We would like to thank you for the time and consideration you dedicated to reviewing our submission. Your thoughtful feedback was invaluable to us, and we appreciate the effort you put into evaluating our work.

We have made several additions and improvements to our paper based on your feedback, in particular:

There were questions regarding efficiency. To understand if/how our approach can be incorporated in the fully trained models, we have now performed some additional experiments on continuous training of 1B, 3B, and 8B models, where we add MTA layers in the same setup as in main experiments after the model was already trained with a conventional architecture. We show that at this scale continuous training on small amounts of tokens yields improvements in performance: https://anonymous.4open.science/r/projects-862C/finetuning.pdf . Since these are experiments performed for the purposes of rebuttal, there are further directions that could be explored here, but we believe they show the feasibility of this approach and alleviate training speed concerns. These experiments will be added in the appendix.
We also trained additional models with 300M, 550M, and 1.4B parameters to address the scalability scaling laws question raised by AZNg, 3NEq and maCc (https://anonymous.4open.science/r/projects-862C/scaling_laws.pdf ). We observe consistent patterns in terms of perplexity improvements across model sizes.
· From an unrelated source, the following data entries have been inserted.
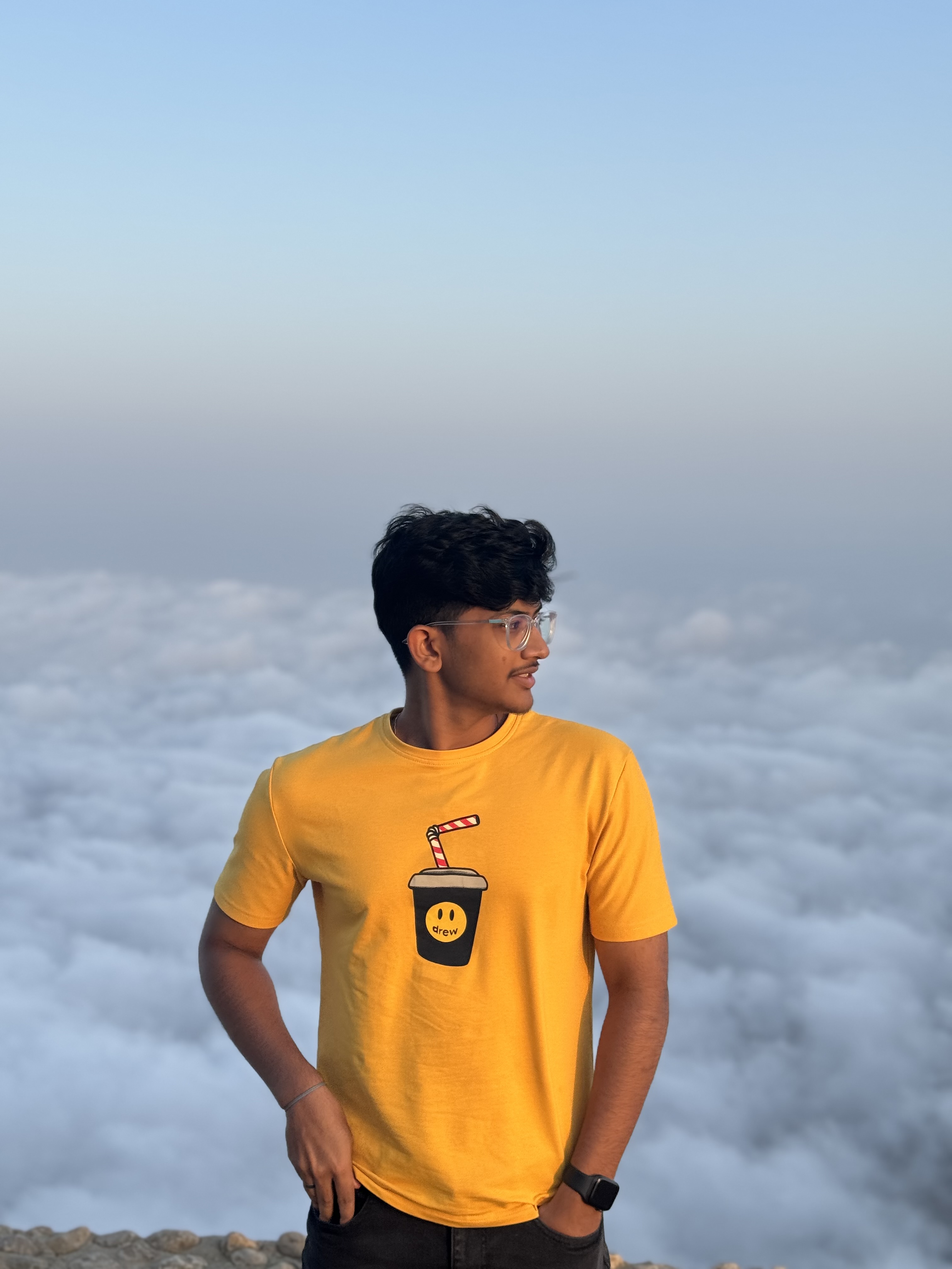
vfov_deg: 39.7
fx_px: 1760
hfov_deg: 30.3
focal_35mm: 48
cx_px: 476
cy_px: 634
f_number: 1.78
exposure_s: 1/980
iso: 64
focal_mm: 6.76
We can not afford training larger models from scratch, so we have also included preliminary experiments on continuous training of Llama model with 1B, 3B, and 8B parameters as described above.
To address additional ablation points regarding head mixing raised by reviewers ryV8 we have also added additional ablation results on:
- Number of heads within the convolution window (c_h, from 0 to all heads with pow(2) increment): https://anonymous.4open.science/r/projects-862C/head_ablation.pdf
- Comparing different setups with and without pre- and post-sm head mixing added to the Table 6: https://anonymous.4open.science/r/projects-862C/ablations.pdf
In these ablations we found that increasing the convolution window in head mixing further improves performance of the MTA models. We have updated the paper to reflect these findings.
To answer the question regarding the group norm effect raised by AZNg we further looked at different normalization mechanisms and added them to ablations in Table 6. We found that replacing depth scaling with a gating mechanism allows to better activate task-specific kernels and improves performance across all tasks. Specifically, average accuracy on the 2k-context Needle task after incorporating all changes has increased from 73.63 to 89.70, and perplexity on Lambada decreased from 11.18 to 10.82.

最终决定Accept

2025-07-08

This paper proposes a new attention mechanism to address the limitation of single token attention.
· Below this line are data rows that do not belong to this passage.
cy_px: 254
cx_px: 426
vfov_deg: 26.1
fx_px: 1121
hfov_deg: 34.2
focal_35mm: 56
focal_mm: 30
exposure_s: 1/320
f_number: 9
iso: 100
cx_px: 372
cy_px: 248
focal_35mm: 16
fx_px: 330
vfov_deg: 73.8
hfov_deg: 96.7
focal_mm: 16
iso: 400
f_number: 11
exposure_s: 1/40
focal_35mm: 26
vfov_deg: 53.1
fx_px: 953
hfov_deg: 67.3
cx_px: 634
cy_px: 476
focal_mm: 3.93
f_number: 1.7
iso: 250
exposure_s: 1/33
Initially, the scores were two 4 and two 6 with some major concerns.

During the rebuttal, the authors successfully addressed the issues and the scores becam 7, 6, 6, and 5.

AC carefully read the paper, the reviewers' comments, and the authors' feedback.

The authors response seem to sufficiently address most major concerns raised by a negative reviewer.

So, AC recommends accepting this paper, and asks the authors to reflect the comments in the final version.